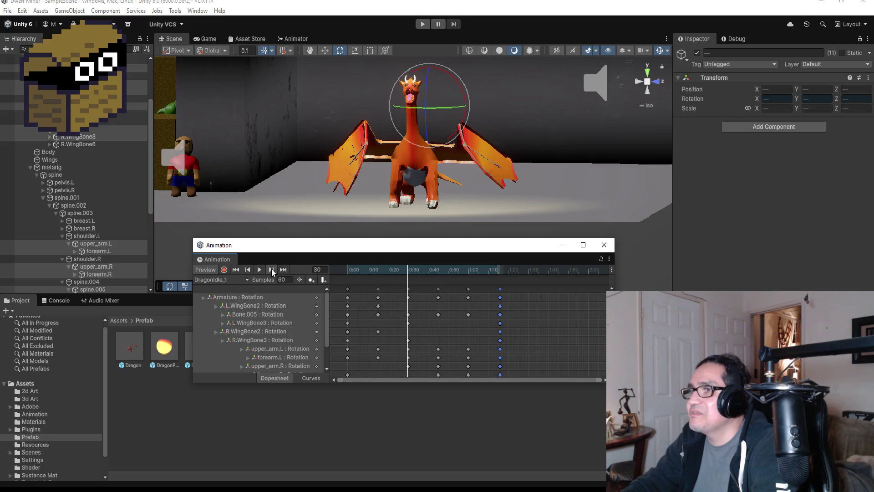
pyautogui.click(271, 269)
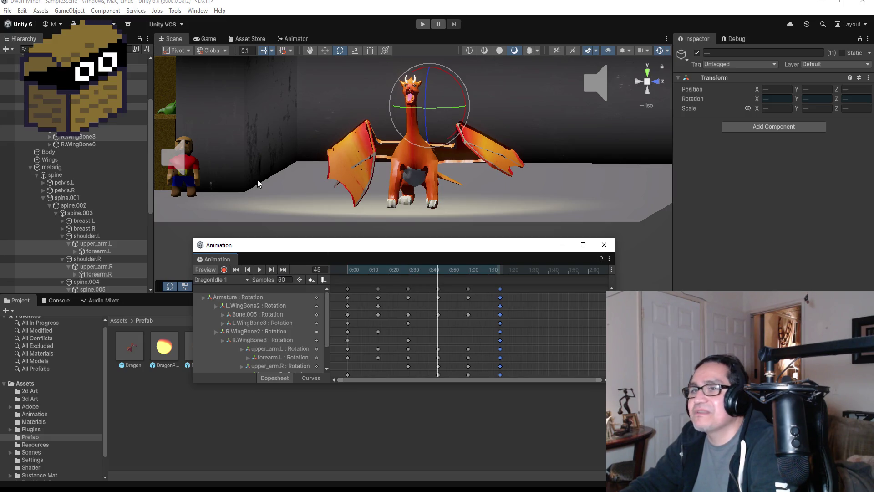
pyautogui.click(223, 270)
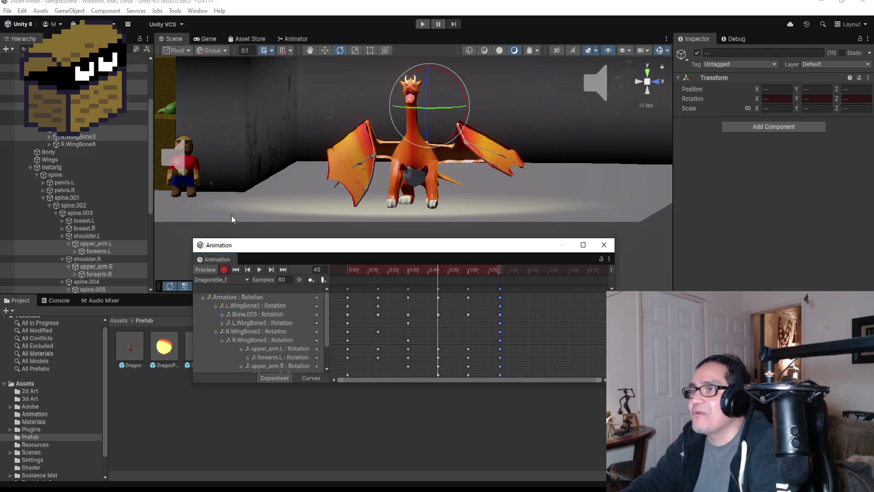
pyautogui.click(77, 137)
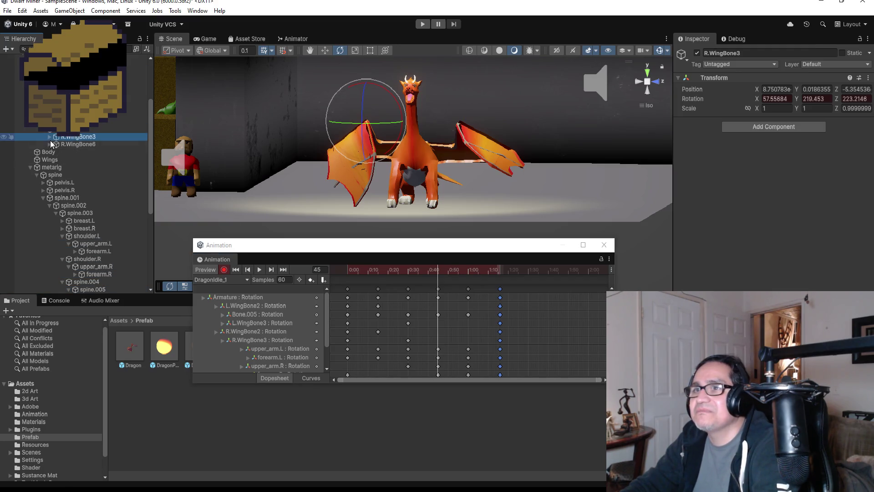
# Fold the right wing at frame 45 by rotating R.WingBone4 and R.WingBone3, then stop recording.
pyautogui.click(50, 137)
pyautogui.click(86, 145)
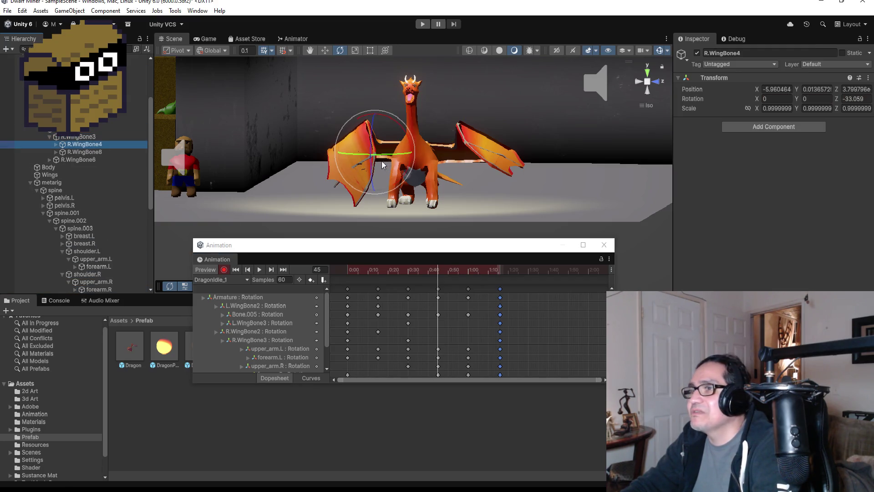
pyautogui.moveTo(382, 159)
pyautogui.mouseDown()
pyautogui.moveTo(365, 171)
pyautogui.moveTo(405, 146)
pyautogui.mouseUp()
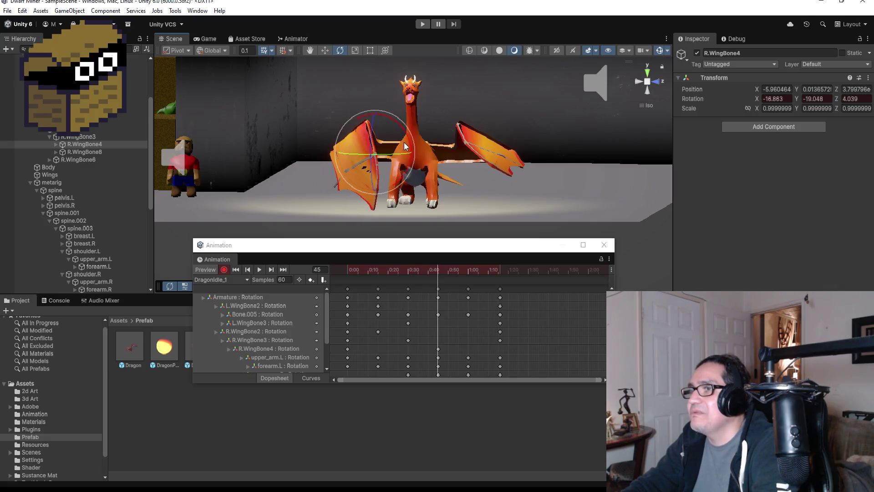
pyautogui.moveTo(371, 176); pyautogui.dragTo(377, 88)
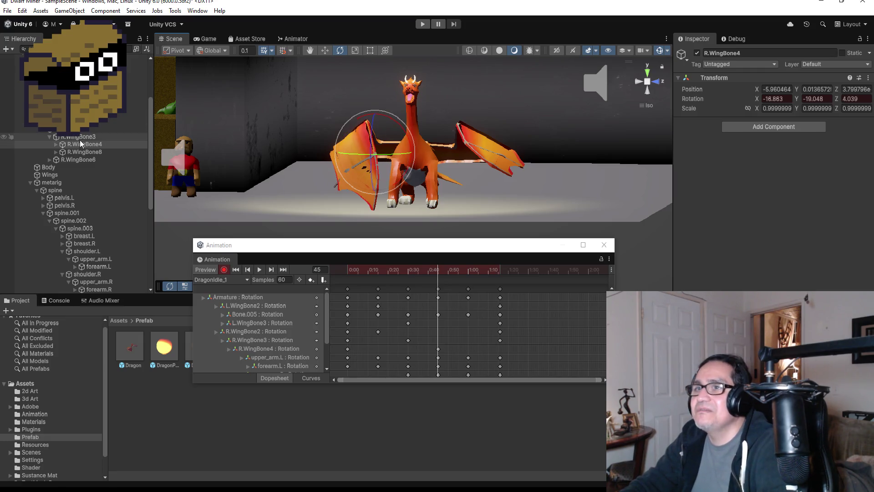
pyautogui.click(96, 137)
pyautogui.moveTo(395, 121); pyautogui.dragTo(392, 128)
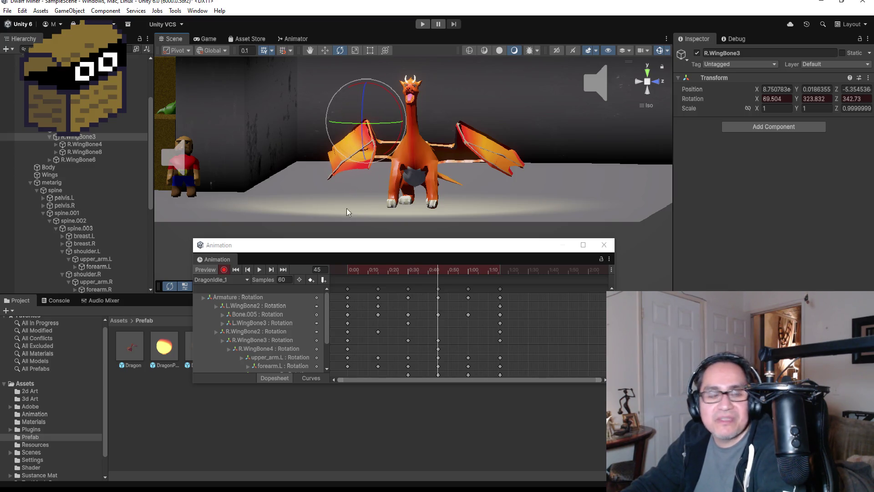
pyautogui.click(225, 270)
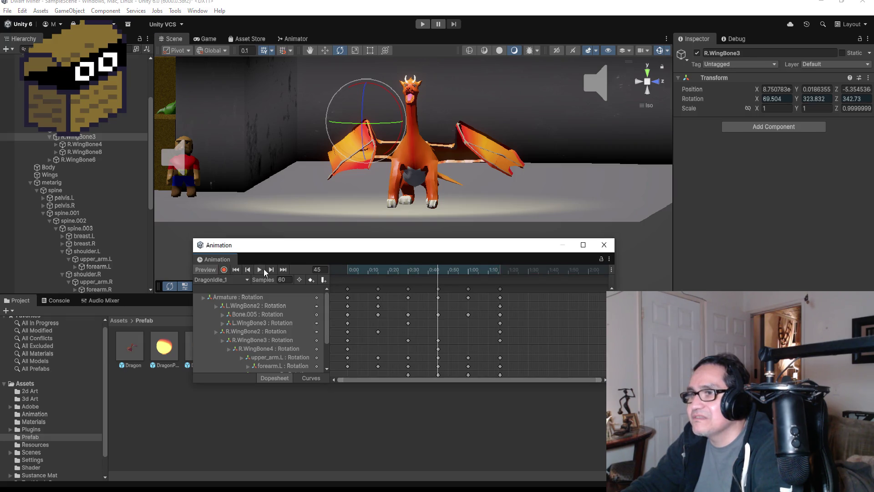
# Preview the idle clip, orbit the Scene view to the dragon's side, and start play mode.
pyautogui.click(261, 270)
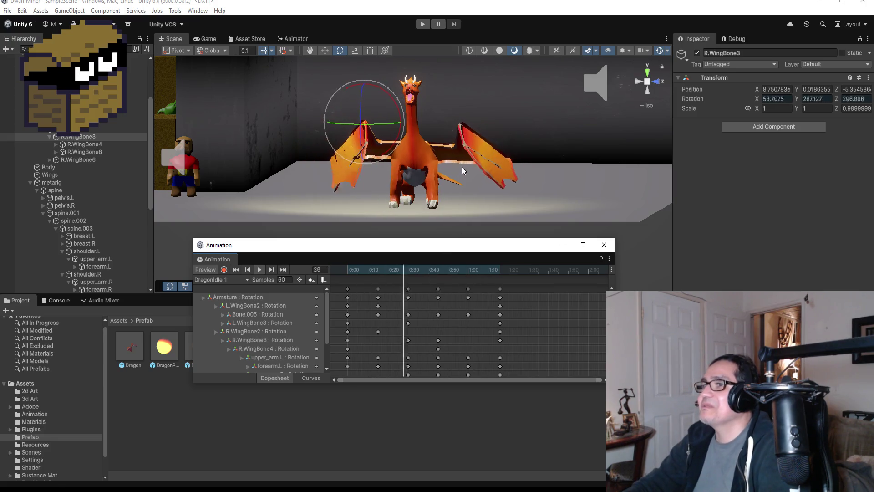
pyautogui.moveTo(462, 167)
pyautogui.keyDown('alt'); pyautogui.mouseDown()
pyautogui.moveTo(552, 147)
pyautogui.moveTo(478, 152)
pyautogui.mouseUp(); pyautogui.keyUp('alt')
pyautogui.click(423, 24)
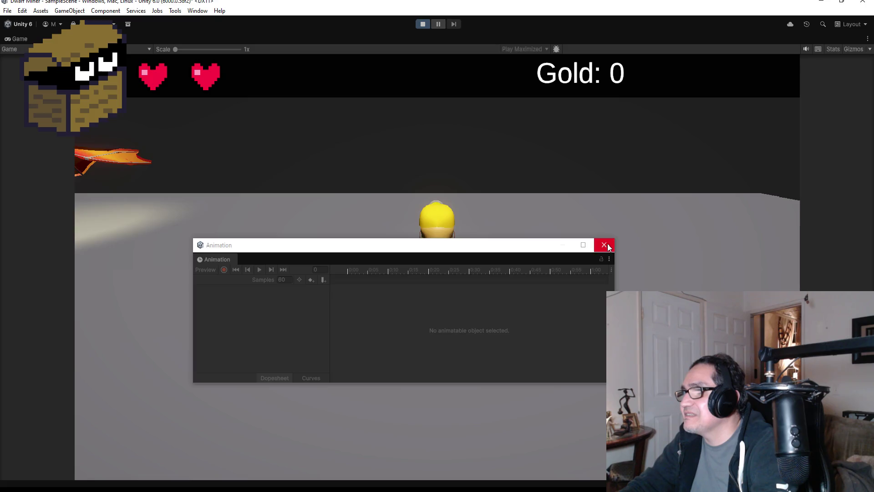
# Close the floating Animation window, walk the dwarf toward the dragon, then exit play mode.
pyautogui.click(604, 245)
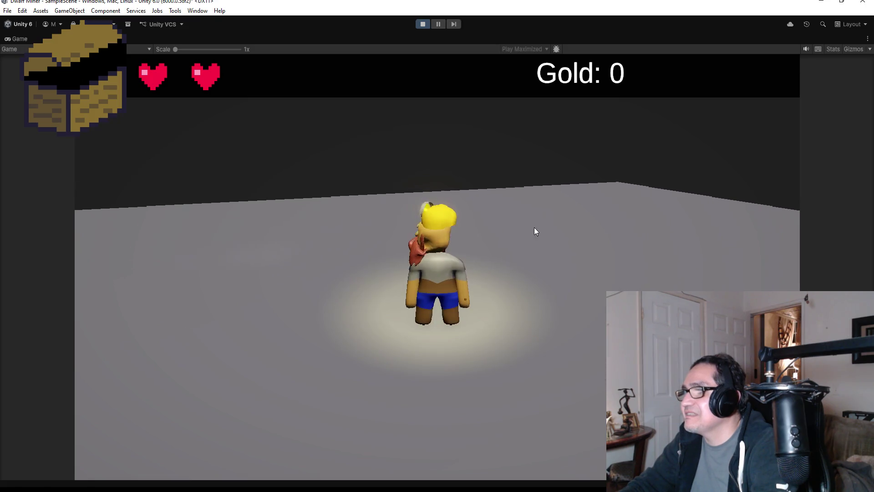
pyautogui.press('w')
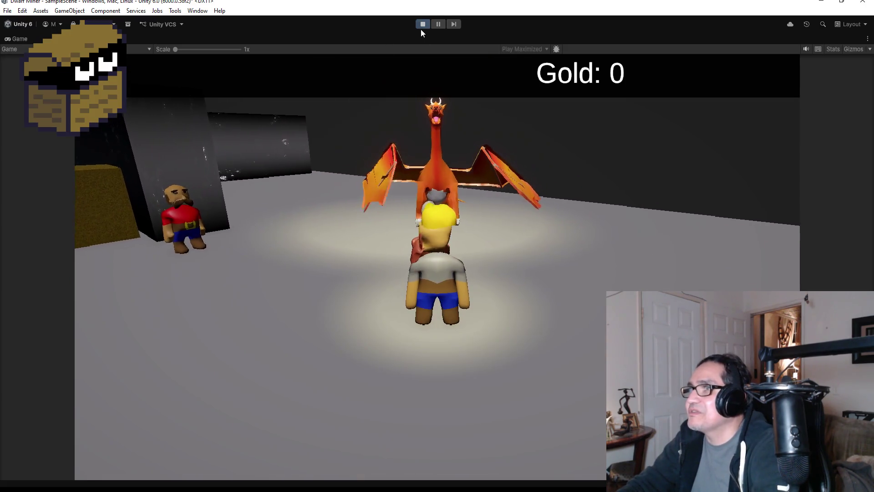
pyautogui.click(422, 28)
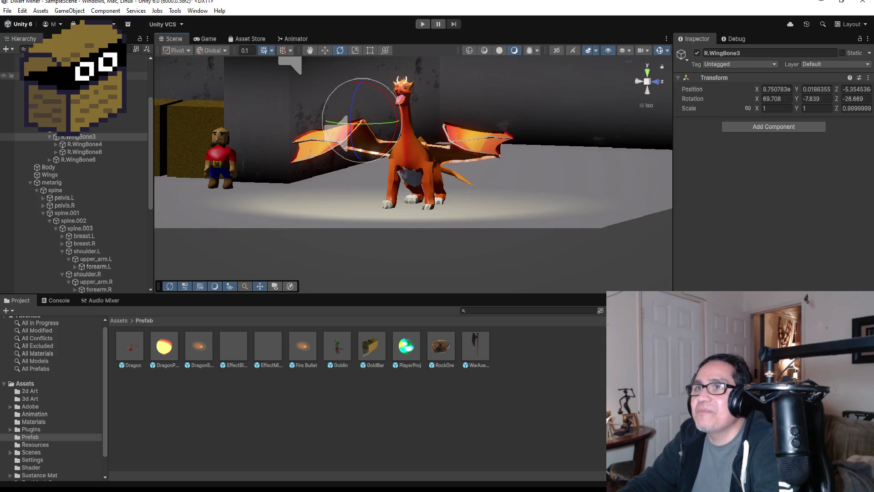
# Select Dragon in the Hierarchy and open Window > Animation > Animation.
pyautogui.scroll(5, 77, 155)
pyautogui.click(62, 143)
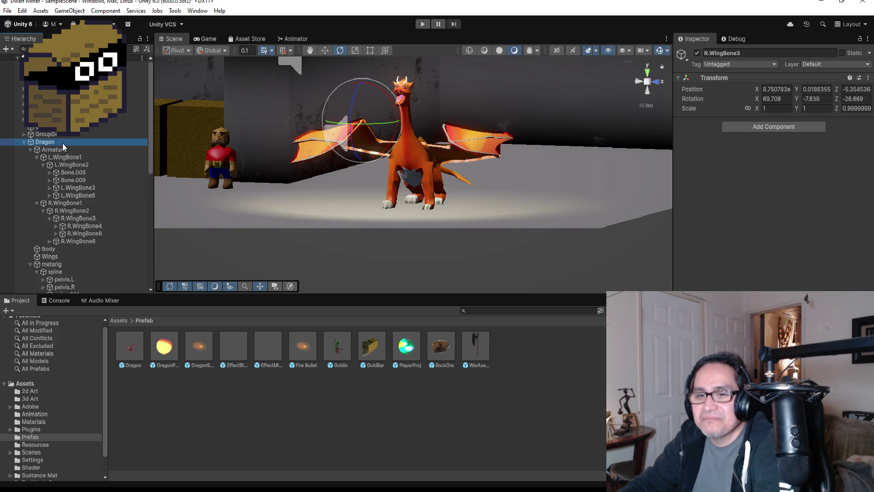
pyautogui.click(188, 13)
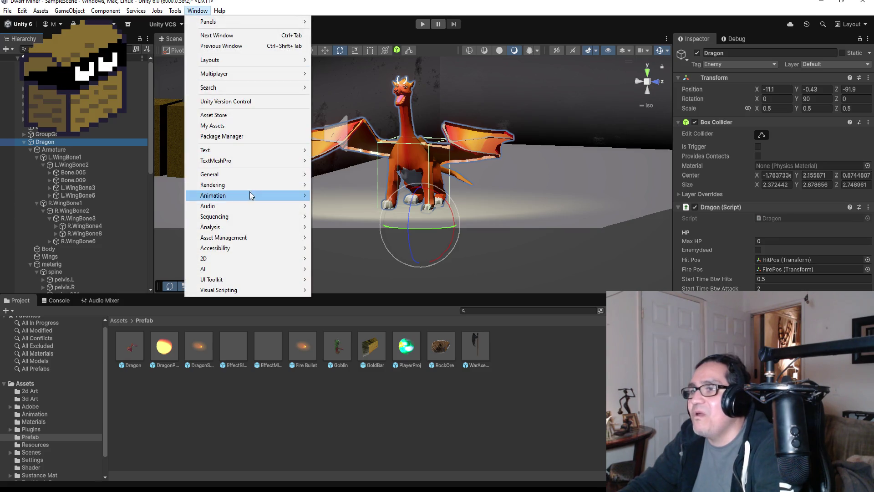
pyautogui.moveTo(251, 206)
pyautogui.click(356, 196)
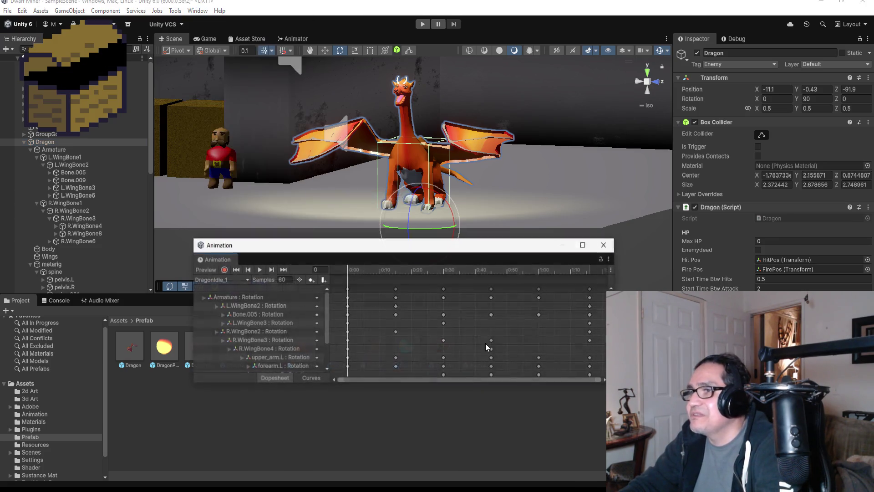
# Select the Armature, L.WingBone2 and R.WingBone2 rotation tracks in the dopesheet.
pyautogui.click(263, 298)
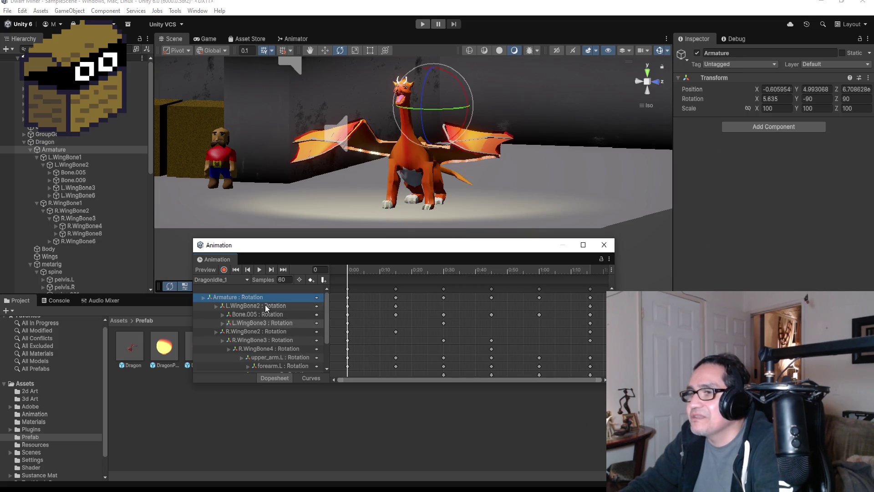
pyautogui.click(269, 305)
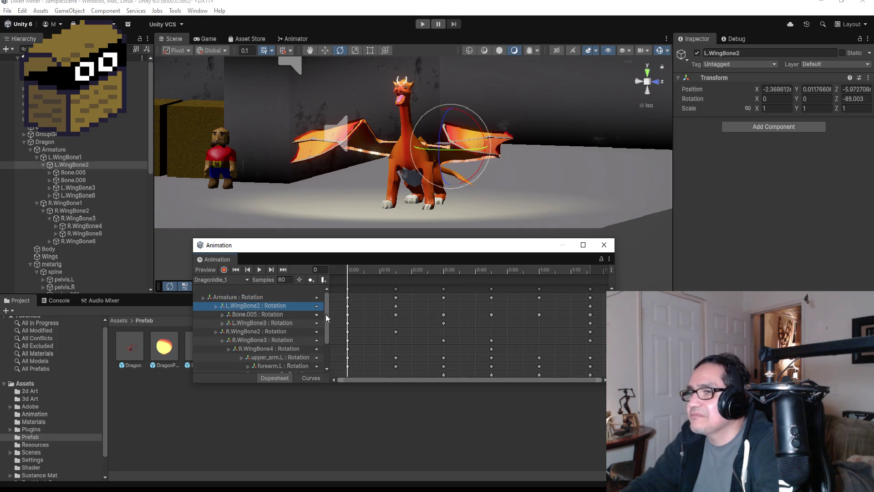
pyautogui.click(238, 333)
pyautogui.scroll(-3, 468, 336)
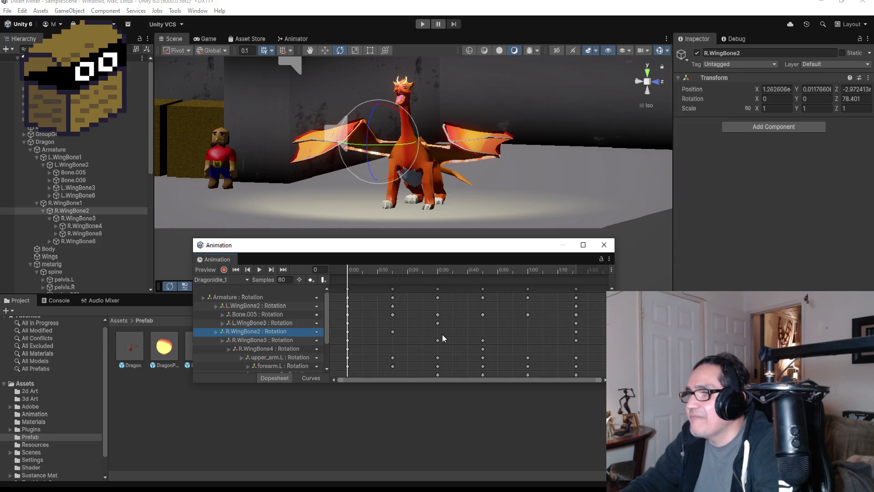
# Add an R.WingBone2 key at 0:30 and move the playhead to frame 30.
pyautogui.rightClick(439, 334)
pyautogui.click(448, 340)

==============================

### PROBLEM STATEMENT:
Take the entries above and restate them word for word, minus their images.

### EXERCISE SOLUTION:
pyautogui.click(271, 269)
pyautogui.click(223, 270)
pyautogui.click(77, 137)
# Fold the right wing at frame 45 by rotating R.WingBone4 and R.WingBone3, then stop recording.
pyautogui.click(50, 137)
pyautogui.click(86, 145)
pyautogui.moveTo(382, 159)
pyautogui.mouseDown()
pyautogui.moveTo(365, 171)
pyautogui.moveTo(405, 146)
pyautogui.mouseUp()
pyautogui.moveTo(371, 176); pyautogui.dragTo(377, 88)
pyautogui.click(96, 137)
pyautogui.moveTo(395, 121); pyautogui.dragTo(392, 128)
pyautogui.click(225, 270)
# Preview the idle clip, orbit the Scene view to the dragon's side, and start play mode.
pyautogui.click(261, 270)
pyautogui.moveTo(462, 167)
pyautogui.keyDown('alt'); pyautogui.mouseDown()
pyautogui.moveTo(552, 147)
pyautogui.moveTo(478, 152)
pyautogui.mouseUp(); pyautogui.keyUp('alt')
pyautogui.click(423, 24)
# Close the floating Animation window, walk the dwarf toward the dragon, then exit play mode.
pyautogui.click(604, 245)
pyautogui.press('w')
pyautogui.click(422, 28)
# Select Dragon in the Hierarchy and open Window > Animation > Animation.
pyautogui.scroll(5, 77, 155)
pyautogui.click(62, 143)
pyautogui.click(188, 13)
pyautogui.moveTo(251, 206)
pyautogui.click(356, 196)
# Select the Armature, L.WingBone2 and R.WingBone2 rotation tracks in the dopesheet.
pyautogui.click(263, 298)
pyautogui.click(269, 305)
pyautogui.click(238, 333)
pyautogui.scroll(-3, 468, 336)
# Add an R.WingBone2 key at 0:30 and move the playhead to frame 30.
pyautogui.rightClick(439, 334)
pyautogui.click(448, 340)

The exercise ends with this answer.